Even in TV advertising where gross rating points (GRPs) were calculated, one could back out of the buy into some kind of CPM, against either the total audience or a segment targeted in the media plan. Tracking was rarely accomplished with any significant level of accuracy. The research required to tie advertising to sales was expensive, so if there was a correlation between advertising and sales at the macro level, everyone was reasonably happy.

For offline CPM advertising, publishers and agencies expended (and still do) a tremendous amount of energy to document and prove to advertisers that the ads ran when and where they were promised. Magazine tear sheets and TV/radio logs were reviewed by agencies. Sometimes, third-party auditors got involved. All this after the CPMs themselves were based on estimates by yet another set of auditing or rating companies (the Audit Bureau of Circulation, Arbitron, or Nielsen, for example).

My point is when buying media on a CPM basis, the marketer wanted the highest level of targeting control possible (offered by the media), as well as verification the media ran as promised. This mode of buying advertising continued as online advertising surged, following the eyeballs of consumers whose behavior was shifting dramatically. However, pre-purchase auditing of sites to verify a target audience or total reach became less important as third-party ad serving (both publisher and advertiser) allowed a new way of validating that impressions were served. (The industry continued to debate how publisher and advertiser ad-server counts could fail to reconcile by wide margins, but that doesn’t relate to paid search).

Marketers buying online media on a CPM basis continue to take advantage of ad-server technology’s precision to negotiate page position and sections within a site. When you pay CPM rates for something other than run-of-network CPM inventory, you expect, and are granted, a high level of control.

PPC (define) search started in the GoTo straight auction model (GoTo became Overture, which is now Yahoo Search Marketing). Marketers got a high level of control over position that rivaled CPM ad placements, though it was fleeting in the case of highly volatile keywords.

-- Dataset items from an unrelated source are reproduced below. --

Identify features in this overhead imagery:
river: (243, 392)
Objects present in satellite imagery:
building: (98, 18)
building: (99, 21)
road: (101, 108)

With Google, MSN (now called Microsoft Digital Advertising Solutions), and, starting early next year, even Yahoo, you have less control over position as the engines seek to maximize relevance and revenue. Once you pay for advertising on a per-click basis, it’s in the publisher’s or network’s best interest to pick advertisers, creative, and domain name combinations that make it the most money while preserving relevance. Although some engines are allowing position control (e.g., “give me number two or nothing”), the marketplaces aren’t fully predictable. Ironically, much of the influence on perceived relevance and therefore CTR (define) is the level of brand awareness and current advertising in-market for a brand. This means the more you spend on advertising, the cheaper your PPC advertising gets (all other things being equal).

CPA networks, affiliate networks, and direct CPA deals with publishers are similarly driven to maximize revenue. Selling inventory on a CPM guarantees a return. To preempt the CPM deals with a CPC or CPA deal, intelligent publisher ad servers must be confident that the overall yield (effective CPM or money earned) will be higher than an insertion order with a guaranteed CPM. Advertisers and marketers who use the CPA or affiliate networks usually don’t know where or when their ads will run. Publishers, including Google (should it ever get into the CPA network business), are happy to run ads only if the ads make them more money than CPC or CPM alternatives. After all, every ad impression has an opportunity cost.

The CPC marketplace operates in a similar way. Publishers tend to be able to find revenue opportunities where demand has been created by your current advertising, marketing, and PR. CPA publisher are much happier piggybacking on demand you’ve already created than actually creating demand. The perfect example of this is affiliates bidding on brand terms (if they’re allowed to). You create the demand, and the affiliate, working on a rev share or CPA basis, taps that demand. With affiliate or CPA programs, your monthly spending is similarly difficult to predict.

When you put together a media and marketing plan, make sure you understand how these different media types interact with each other.